**ABOUT THIS TASK:**
Only one stretch of the listing below is wanted. Begin at the line that has "Document page, 1500x844 pixels.", stop after the line that has "List each element's type, its", and repeat every line in between exactly.

**DATA TO PROCESS:**

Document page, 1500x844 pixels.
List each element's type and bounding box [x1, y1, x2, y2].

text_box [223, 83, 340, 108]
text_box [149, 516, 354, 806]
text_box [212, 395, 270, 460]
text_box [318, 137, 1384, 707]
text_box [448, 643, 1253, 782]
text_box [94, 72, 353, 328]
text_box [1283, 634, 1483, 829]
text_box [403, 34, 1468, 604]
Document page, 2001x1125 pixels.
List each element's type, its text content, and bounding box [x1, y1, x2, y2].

* * *

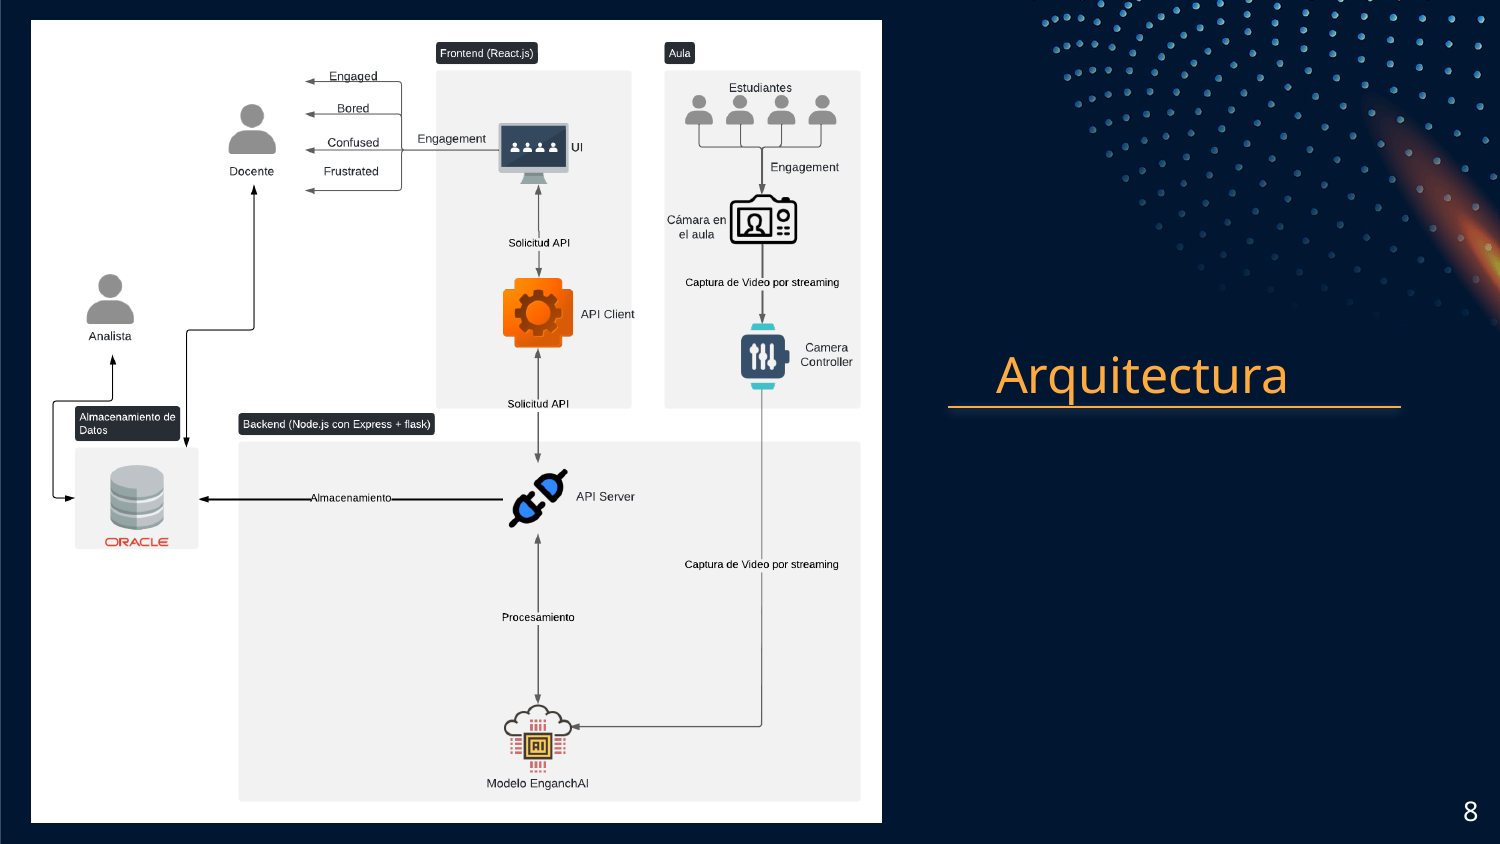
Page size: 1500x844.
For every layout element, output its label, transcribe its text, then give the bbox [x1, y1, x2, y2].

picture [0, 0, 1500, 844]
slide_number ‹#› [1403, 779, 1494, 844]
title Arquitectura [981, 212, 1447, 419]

**TASK ANSWER:**
Document page, 1500x844 pixels.
List each element's type and bounding box [x1, y1, x2, y2].

text_box [223, 83, 340, 108]
text_box [149, 516, 354, 806]
text_box [212, 395, 270, 460]
text_box [318, 137, 1384, 707]
text_box [448, 643, 1253, 782]
text_box [94, 72, 353, 328]
text_box [1283, 634, 1483, 829]
text_box [403, 34, 1468, 604]
Document page, 2001x1125 pixels.
List each element's type, its text content, and bounding box [x1, y1, x2, y2].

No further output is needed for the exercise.